Thousands of protestors made their way to the nation’s capital on Sunday in an effort to urge President Obama to deny construction of the Keystone XL pipeline.
According to The Guardian, participants in the “Forward on Climate” rally came from over 30 states and included environmental activists, indigenous Canadian groups and landowners who would be affected by pipeline construction. “Obama holds in his hand a pen and the power to deliver on his promise of hope for our children,” said Michael Brune, director of the Sierra Club. “Today we are asking him to use that pen to reject the Keystone XL tar sands pipeline, and ensure that this dirty, dangerous, export pipeline will never be built.”
The completed pipeline would extend for 1,179 miles from Northern Alberta in Canada to Steele City, Nebraska, transporting tar sands oil to be exported to other countries. The Sierra Club has actively opposed the Keystone XL project since 2009 and helped organize Sunday’s rally.
Isabelle Riu, a senior at George Washington University majoring in international affairs and environmental studies, attended the rally despite the winter weather. “It was an incredibly cold and windy morning, but the energy did not waver,” she said. According to Riu, tar sands are an incredibly dirty fuel source that will produce carbon emissions during extraction and processing. As president of Green GW, a student organization advocating environmental sustainability, Riu attended the protest to show her concern for climate change.
The crowd’s main goal was to remind President Obama to follow through on the promises he made in his inaugural speech and the recent State of the Union address regarding the environment. “I think that Obama has tried to play it safe for his first term, trying to appease both sides,” explained Riu. “I hope to see more bold action to fight climate change this term.”

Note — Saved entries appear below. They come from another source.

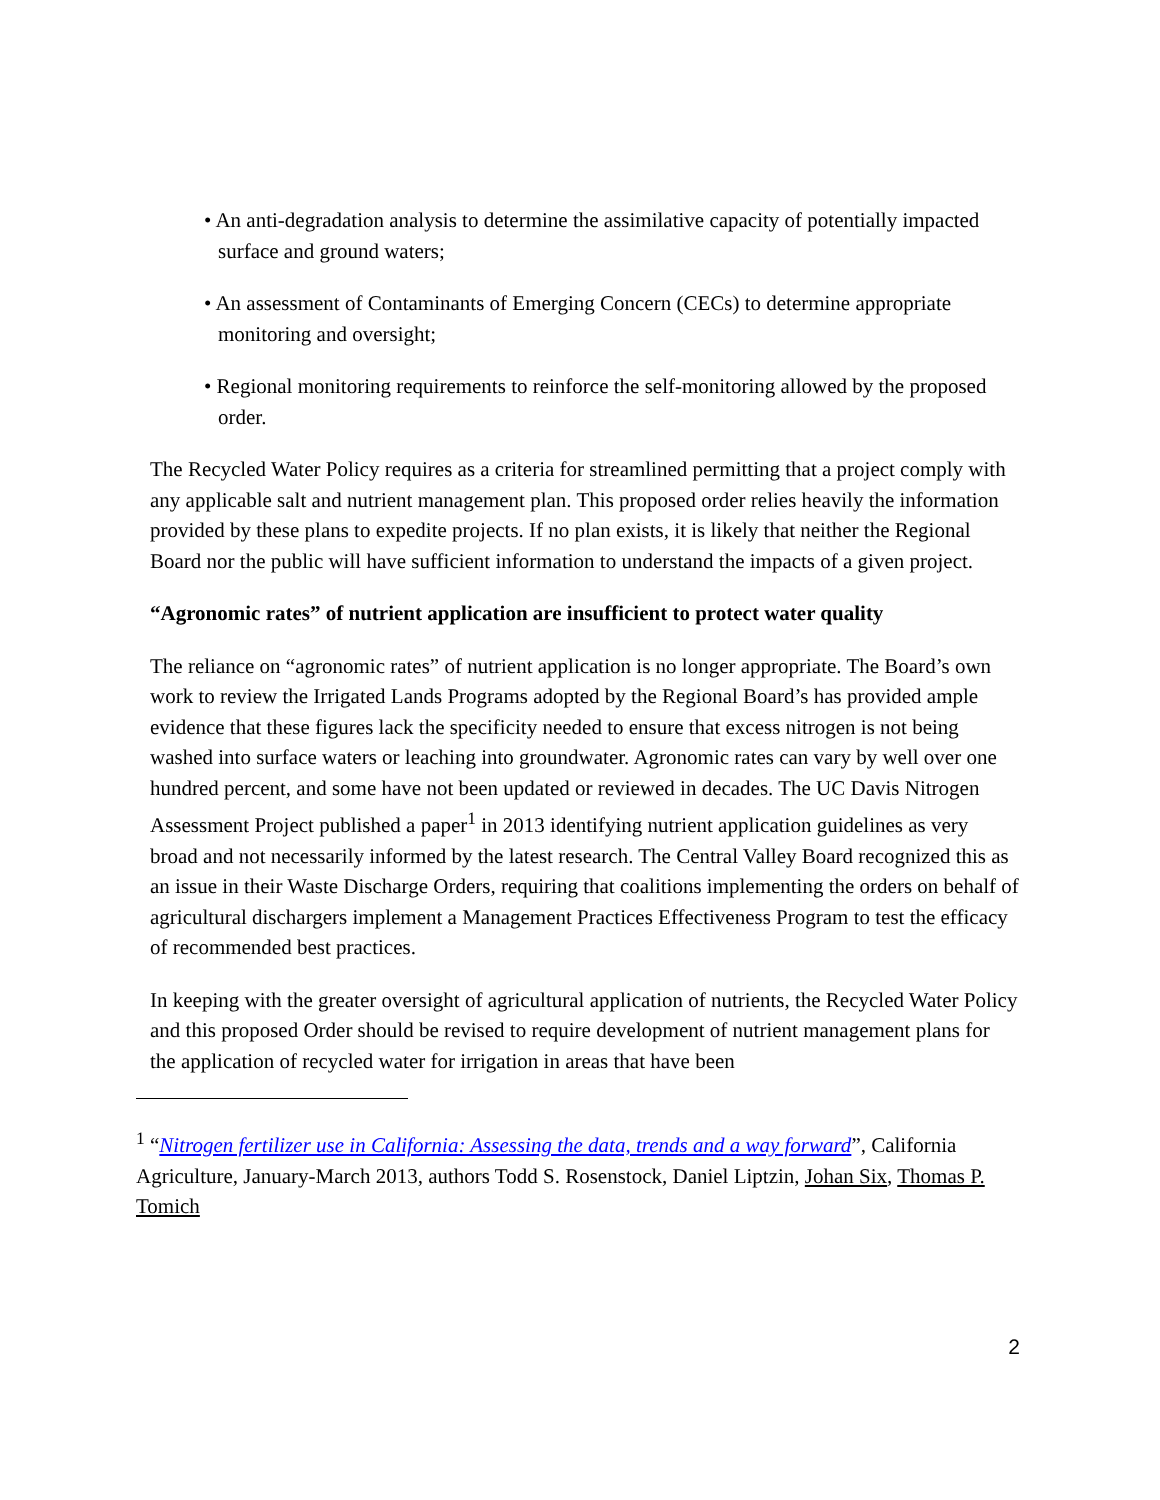• An anti-degradation analysis to determine the assimilative capacity of potentially impacted surface and ground waters;
• An assessment of Contaminants of Emerging Concern (CECs) to determine appropriate monitoring and oversight;
• Regional monitoring requirements to reinforce the self-monitoring allowed by the proposed order.
The Recycled Water Policy requires as a criteria for streamlined permitting that a project comply with any applicable salt and nutrient management plan. This proposed order relies heavily the information provided by these plans to expedite projects. If no plan exists, it is likely that neither the Regional Board nor the public will have sufficient information to understand the impacts of a given project.
“Agronomic rates” of nutrient application are insufficient to protect water quality
The reliance on “agronomic rates” of nutrient application is no longer appropriate. The Board’s own work to review the Irrigated Lands Programs adopted by the Regional Board’s has provided ample evidence that these figures lack the specificity needed to ensure that excess nitrogen is not being washed into surface waters or leaching into groundwater. Agronomic rates can vary by well over one hundred percent, and some have not been updated or reviewed in decades. The UC Davis Nitrogen Assessment Project published a paper<sup>1</sup> in 2013 identifying nutrient application guidelines as very broad and not necessarily informed by the latest research. The Central Valley Board recognized this as an issue in their Waste Discharge Orders, requiring that coalitions implementing the orders on behalf of agricultural dischargers implement a Management Practices Effectiveness Program to test the efficacy of recommended best practices.
In keeping with the greater oversight of agricultural application of nutrients, the Recycled Water Policy and this proposed Order should be revised to require development of nutrient management plans for the application of recycled water for irrigation in areas that have been
<sup>1</sup> “Nitrogen fertilizer use in California: Assessing the data, trends and a way forward”, California Agriculture, January-March 2013, authors Todd S. Rosenstock, Daniel Liptzin, Johan Six, Thomas P. Tomich
2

The name of the rally itself comes from Obama’s reelection campaign, which featured the slogan “Forward.” Connor Schmidt, a George Washington University freshman majoring political science, believes that the reference sends a clear message to the White House. “I think that this combined with his comments about climate change at the inauguration and State of the Union will make it incredibly hard for him not to shut down the Keystone XL project,” Schmidt said.